Most processors had also experienced some form of post-farmgate setback in the past year, with the broader market downturn, and intricacies of the Chinese market the most cited factors, DA said.
Downstream players have also had their share of setbacks, with Bellamys, Viplus, Camperdown Dairy International and Camperdown Dairy Company among those cutting sales forecasts, encountering trade restrictions or abandoning ventures.
Despite this, the significant amount of new manufacturing capacity coming online over the next few months was likely to maintain competition for milk at the farm gate, DA said.
On the wider international market, Mr Droppert said the balance between supply and demand pressures was keeping dairy commodity prices stable in the short term, after a steady recovery during the second half of 2016.
He said “sentiment drove the recovery but the fundamentals have since caught up.”

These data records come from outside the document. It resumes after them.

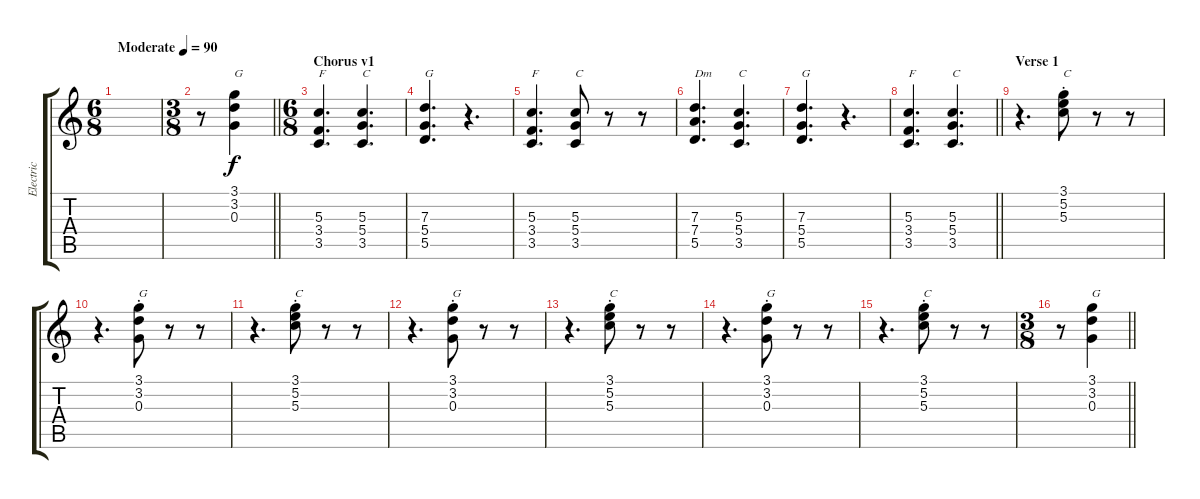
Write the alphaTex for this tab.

\track ("Electric" "Electric") {instrument overdrivenguitar}
\staff {score tabs}
\tuning (E4 B3 G3 D3 A2 E2) {hide}
\ts (6 8)
\tempo (90 "Moderate")
\clef g2
\ks c
|
\ts (3 8)
\barLineRight lightlight
r.8{volume 4} (3.1 3.2 0.3).4{txt "G"} |
\ts (6 8)
\section ("" "Chorus v1")
(5.3 3.4 3.5).4{d txt "F" volume 6} (5.3 5.4 3.5).4{d txt "C"} |
(7.3 5.4 5.5).4{d txt "G"} r.4{d} |
(5.3 3.4 3.5).4{d txt "F"} (5.3 5.4 3.5).8{txt "C"} r.8 r.8 |
(7.3 7.4 5.5).4{d txt "Dm"} (5.3 5.4 3.5).4{d txt "C"} |
(7.3 5.4 5.5).4{d txt "G"} r.4{d} |
\barLineRight lightlight
(5.3 3.4 3.5).4{d txt "F"} (5.3 5.4 3.5).4{d txt "C"} |
\section ("" "Verse 1")
r.4{d volume 4} (3.1{st} 5.2{st} 5.3{st}).8{txt "C"} r.8 r.8 |
r.4{d} (3.1{st} 3.2{st} 0.3{st}).8{txt "G"} r.8 r.8 |
r.4{d} (3.1{st} 5.2{st} 5.3{st}).8{txt "C"} r.8 r.8 |
r.4{d} (3.1{st} 3.2{st} 0.3{st}).8{txt "G"} r.8 r.8 |
r.4{d} (3.1{st} 5.2{st} 5.3{st}).8{txt "C"} r.8 r.8 |
r.4{d} (3.1{st} 3.2{st} 0.3{st}).8{txt "G"} r.8 r.8 |
r.4{d} (3.1{st} 5.2{st} 5.3{st}).8{txt "C"} r.8 r.8 |
\ts (3 8)
\barLineRight lightlight
r.8 (3.1 3.2 0.3).4{txt "G"}
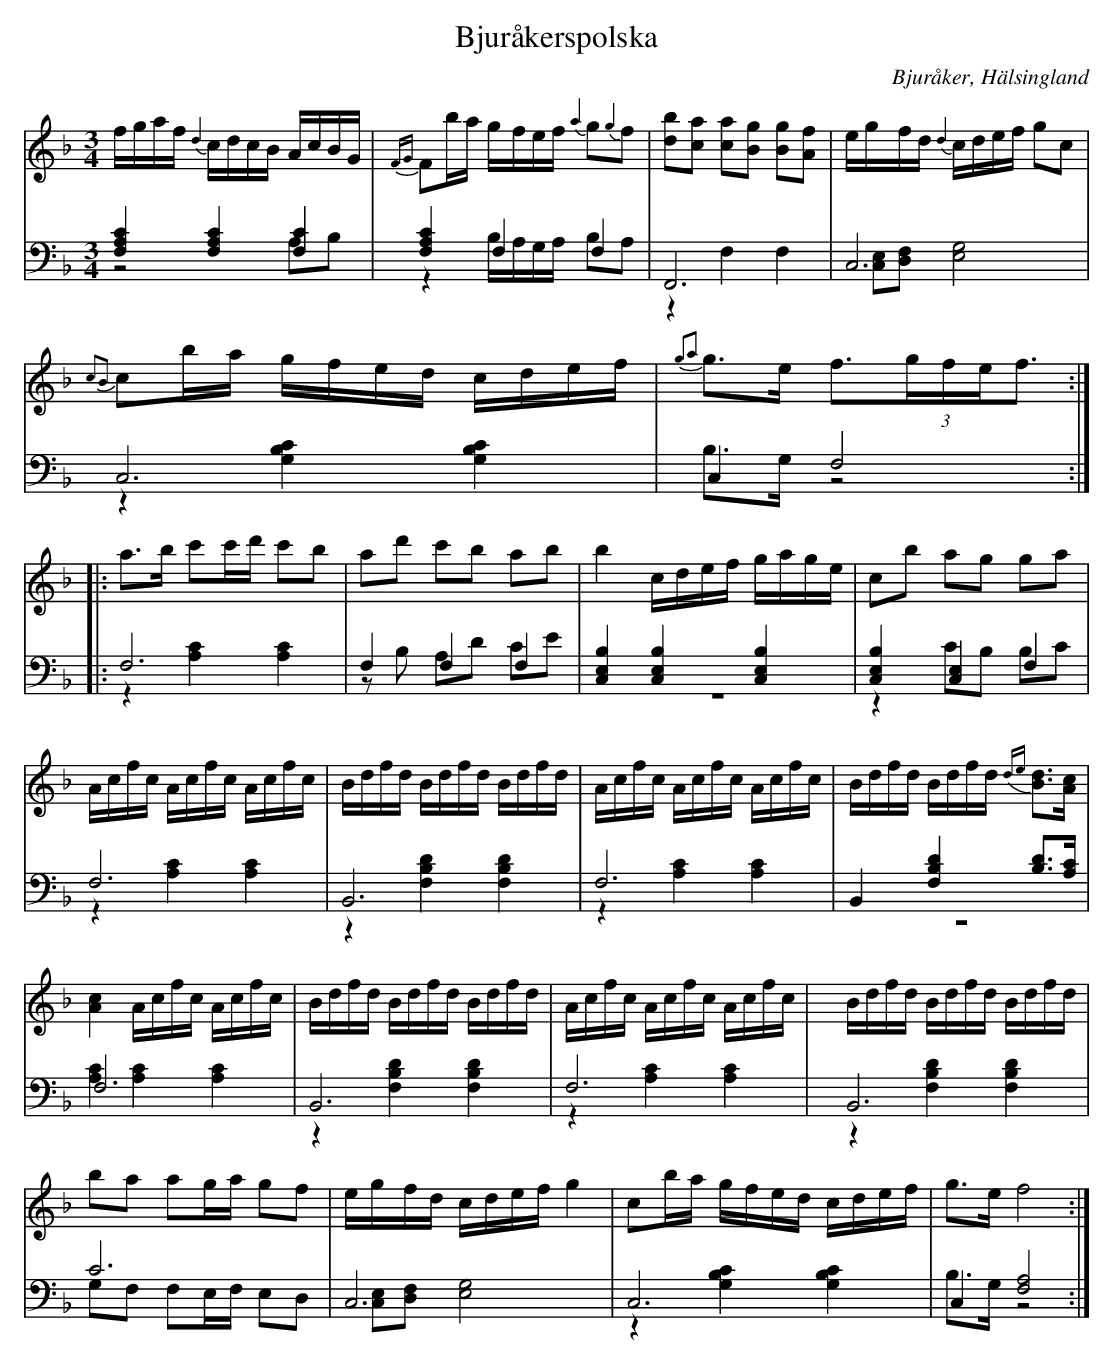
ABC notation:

X:1
T: Bjuråkerspolska
O: Bjuråker, Hälsingland
M: 3/4
L: 1/16
K: F
V:1
V:2
V:3 merge
V:1
fgaf {d2}cdcB AcBG|{FG}F2ba gfef {a2}g2{g2}f2|[d2b2][c2a2] [c2a2][B2g2] [B2g2][A2f2] |egfd {d2}cdef g2c2|
{c2B2}c2ba gfed cdef|{g2a2}g2>e2 f3(3gfef3:|
|:a2>b2 c'2c'd' c'2b2|a2d'2 c'2b2 a2b2|b4 cdef gage|c2b2 a2g2 g2a2|
Acfc Acfc Acfc|Bdfd Bdfd Bdfd|Acfc Acfc Acfc|Bdfd Bdfd {de}[B2d2]>[A2c2]|
[A4c4] Acfc Acfc|Bdfd Bdfd Bdfd|Acfc Acfc Acfc|Bdfd Bdfd Bdfd|
b2a2 a2ga g2f2|egfd cdef g4|c2ba gfed cdef|g2>e2 f8:|
V:2 clef=bass
[F,4A,4C4] [F,4A,4C4] [F,4C4]|[F,4A,4C4] F,4 F,4|F,,12|C,12|
C,12|C,4 F,8:|
|:F,12|F,4 F,4 F,4|[C,4E,4B,4] [C,4E,4B,4] [C,4E,4B,4]|[C,4E,4B,4] [C,4E,4] F,4|
F,12|B,,12|F,12|B,,4 [F,4B,4D4] [B,2D2]>[A,2C2]|
F,12|B,,12|F,12|B,,12|
C12|C,12|C,12|C,4 [F,8A,8]:|
V:3 clef=bass
z8 A,2B,2|z4 B,A,G,A, B,2A,2|z4 F,4 F,4|[C,2E,2][D,2F,2] [E,8G,8]|
z4 [G,4B,4C4] [G,4B,4C4]|B,2>G,2 z8:|
|:z4 [A,4C4] [A,4C4]|z2B,2 A,2D2 C2E2|z12|z4 C2B,2 B,2C2|
z4 [A,4C4] [A,4C4]|z4 [F,4B,4D4] [F,4B,4D4]|z4 [A,4C4] [A,4C4]|z12|
[A,4C4] [A,4C4] [A,4C4]|z4 [F,4B,4D4] [F,4B,4D4]|z4 [A,4C4] [A,4C4]|
|z4 [F,4B,4D4] [F,4B,4D4]|G,2F,2 F,2E,F, E,2D,2|[C,2E,2][D,2F,2] [E,8G,8]|z4 [G,4B,4C4] [G,4B,4C4]|B,2>G,2 z8:|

Mr Droppert said the global milk supply picture remained cautiously positive for sellers, with only the United States currently showing growth among the major exporters.
New Zealand and the European Union warranted close watching, but at present milk flows in both regions were likely to remain constrained, he said.
The volume of dairy products Australia traded over the past 12 months to the end of October 2016 rose by just more than seven per cent, with a recovery in demand from Greater China accounting for around a third of that growth.
However the value of global dairy exports was down by 14 per cent, with falls across all major markets except Greater China, reflecting the lower global prices for key dairy commodities for much of the year.
Dairy sales in Australian supermarkets for all major categories except yoghurt outgrew the 1.4 per cent population increase.